*ASSIGNMENT*.
Write out, unchanged, the lines from the one holding "Kay Bojesen Apa, liten 20 cm." to the close of the listing. Both the first and last lines belong in it.

'''

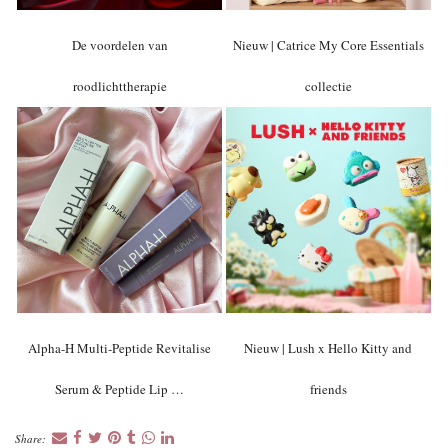
De voordelen van
Nieuw | Catrice My Core Essentials
roodlichttherapie
collectie
Alpha-H Multi-Peptide Revitalise
Nieuw | Lush x Hello Kitty and
Serum & Peptide Lip …
friends
Share:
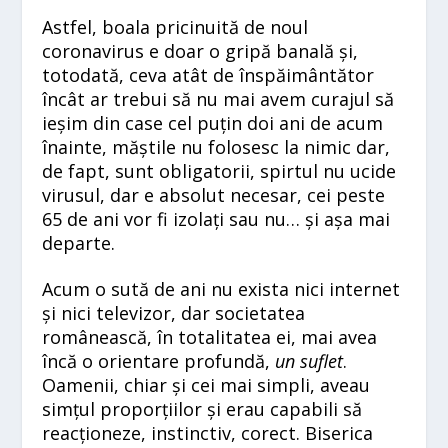
Astfel, boala pricinuită de noul
coronavirus e doar o gripă banală și,
totodată, ceva atât de înspăimântător
încât ar trebui să nu mai avem curajul să
ieșim din case cel puțin doi ani de acum
înainte, măștile nu folosesc la nimic dar,
de fapt, sunt obligatorii, spirtul nu ucide
virusul, dar e absolut necesar, cei peste
65 de ani vor fi izolați sau nu… și așa mai
departe.
Acum o sută de ani nu exista nici internet
și nici televizor, dar societatea
românească, în totalitatea ei, mai avea
încă o orientare profundă,
un suflet
.
Oamenii, chiar și cei mai simpli, aveau
simțul proporțiilor și erau capabili să
reacționeze, instinctiv, corect. Biserica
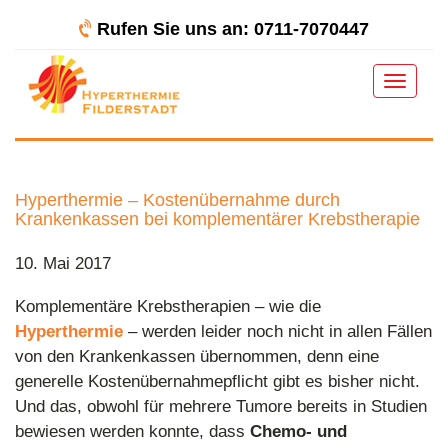
Rufen Sie uns an: 0711-7070447
Toggle
navigat
Hyperthermie – Kostenübernahme durch
Krankenkassen bei komplementärer Krebstherapie
10. Mai 2017
Komplementäre Krebstherapien – wie die
Hyperthermie
– werden leider noch nicht in allen Fällen
von den Krankenkassen übernommen, denn eine
generelle Kostenübernahmepflicht gibt es bisher nicht.
Und das, obwohl für mehrere Tumore bereits in Studien
bewiesen werden konnte, dass
Chemo- und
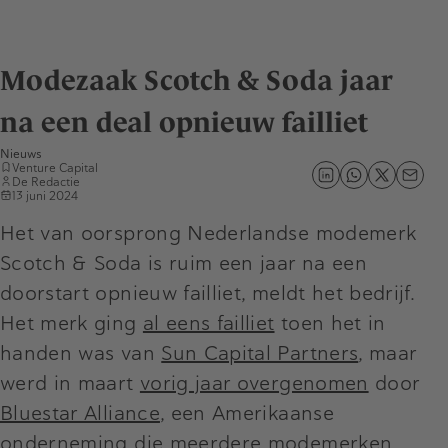
Modezaak Scotch & Soda jaar
na een deal opnieuw failliet
Nieuws
Venture Capital
De Redactie
13 juni 2024
Het van oorsprong Nederlandse modemerk
Scotch & Soda is ruim een jaar na een
doorstart opnieuw failliet, meldt het bedrijf.
Het merk ging
al eens failliet
toen het in
handen was van
Sun Capital Partners
, maar
werd in maart
vorig jaar overgenomen
door
Bluestar Alliance
, een Amerikaanse
onderneming die meerdere modemerken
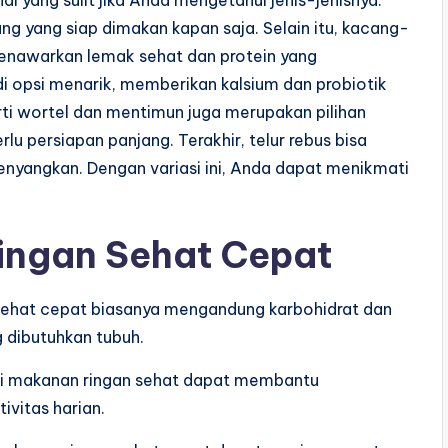
l yang sulit jika Anda mengetahui jenis-jenisnya.
ng yang siap dimakan kapan saja. Selain itu, kacang-
enawarkan lemak sehat dan protein yang
i opsi menarik, memberikan kalsium dan probiotik
ti wortel dan mentimun juga merupakan pilihan
lu persiapan panjang. Terakhir, telur rebus bisa
enyangkan. Dengan variasi ini, Anda dapat menikmati
ingan Sehat Cepat
 sehat cepat biasanya mengandung karbohidrat dan
 dibutuhkan tubuh.
dari makanan ringan sehat dapat membantu
ivitas harian.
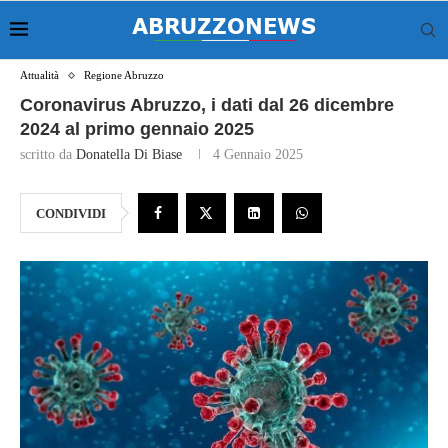
Attualità
Regione Abruzzo
Coronavirus Abruzzo, i dati dal 26 dicembre
2024 al primo gennaio 2025
scritto da
Donatella Di Biase
4 Gennaio 2025
CONDIVIDI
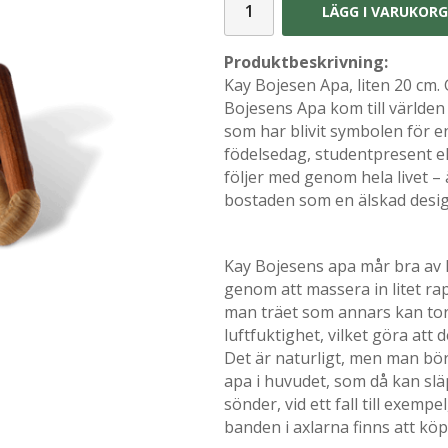
LÄGG I VARUKOR
Produktbeskrivning:
Kay Bojesen Apa, liten 20 cm. 
Bojesens Apa kom till världen
som har blivit symbolen för en
födelsedag, studentpresent el
följer med genom hela livet 
bostaden som en älskad desig
Kay Bojesens apa mår bra av lit
genom att massera in litet rap
man träet som annars kan torka 
luftfuktighet, vilket göra att d
Det är naturligt, men man bör
apa i huvudet, som då kan sl
sönder, vid ett fall till exemp
banden i axlarna finns att kö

'''

*FINISHED TASK*.
Kay Bojesen Apa, liten 20 cm. 
Bojesens Apa kom till världen
som har blivit symbolen för en
födelsedag, studentpresent el
följer med genom hela livet 
bostaden som en älskad desig
Kay Bojesens apa mår bra av lit
genom att massera in litet rap
man träet som annars kan torka 
luftfuktighet, vilket göra att d
Det är naturligt, men man bör
apa i huvudet, som då kan sl
sönder, vid ett fall till exemp
banden i axlarna finns att kö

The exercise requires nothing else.